Saved data entries:
= = =
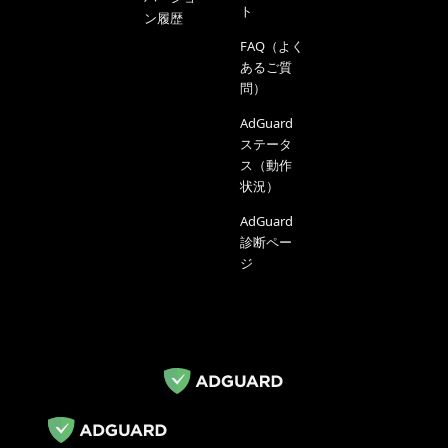
ト
ン履歴
FAQ（よく
あるご質
問）
AdGuard
ステータ
ス（動作
状況）
AdGuard
診断ペー
ジ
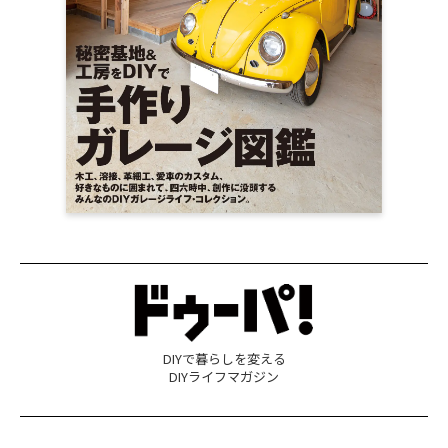
DIYで暮らしを変える
DIYライフマガジン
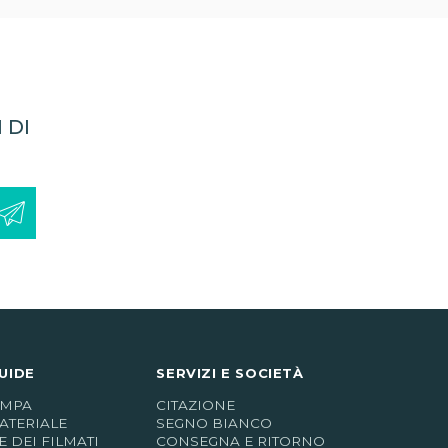
 DI
UIDE
SERVIZI E SOCIETÀ
AMPA
CITAZIONE
ATERIALE
SEGNO BIANCO
 DEI FILMATI
CONSEGNA E RITORNO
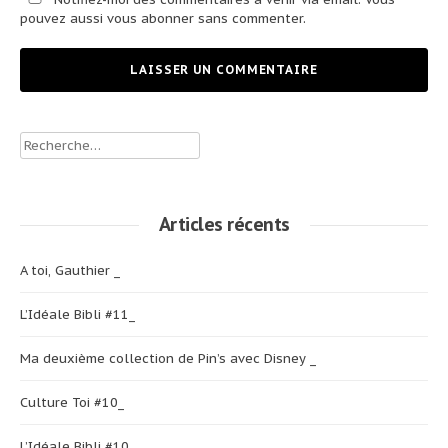
pouvez aussi
vous abonner
sans commenter.
Rechercher :
Articles récents
A toi, Gauthier _
L’Idéale Bibli #11_
Ma deuxième collection de Pin’s avec Disney _
Culture Toi #10_
L’Idéale Bibli #10_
= = =
#### Brief:
Render every line of text in the data above as a single numbered list, leaving out blank lines. Don't include the pictures in your answer.

#### Exercise solution:
1. ト
2. ン履歴
3. FAQ（よく
4. あるご質
5. 問）
6. AdGuard
7. ステータ
8. ス（動作
9. 状況）
10. AdGuard
11. 診断ペー
12. ジ
13. DIYで暮らしを変える
14. DIYライフマガジン
15.  DI
16. UIDE
17. SERVIZI E SOCIETÀ
18. AMPA
19. CITAZIONE
20. ATERIALE
21. SEGNO BIANCO
22.  DEI FILMATI
23. CONSEGNA E RITORNO
24. pouvez aussi
25. vous abonner
26. sans commenter.
27. Rechercher :
28. Articles récents
29. A toi, Gauthier _
30. L’Idéale Bibli #11_
31. Ma deuxième collection de Pin’s avec Disney _
32. Culture Toi #10_
33. L’Idéale Bibli #10_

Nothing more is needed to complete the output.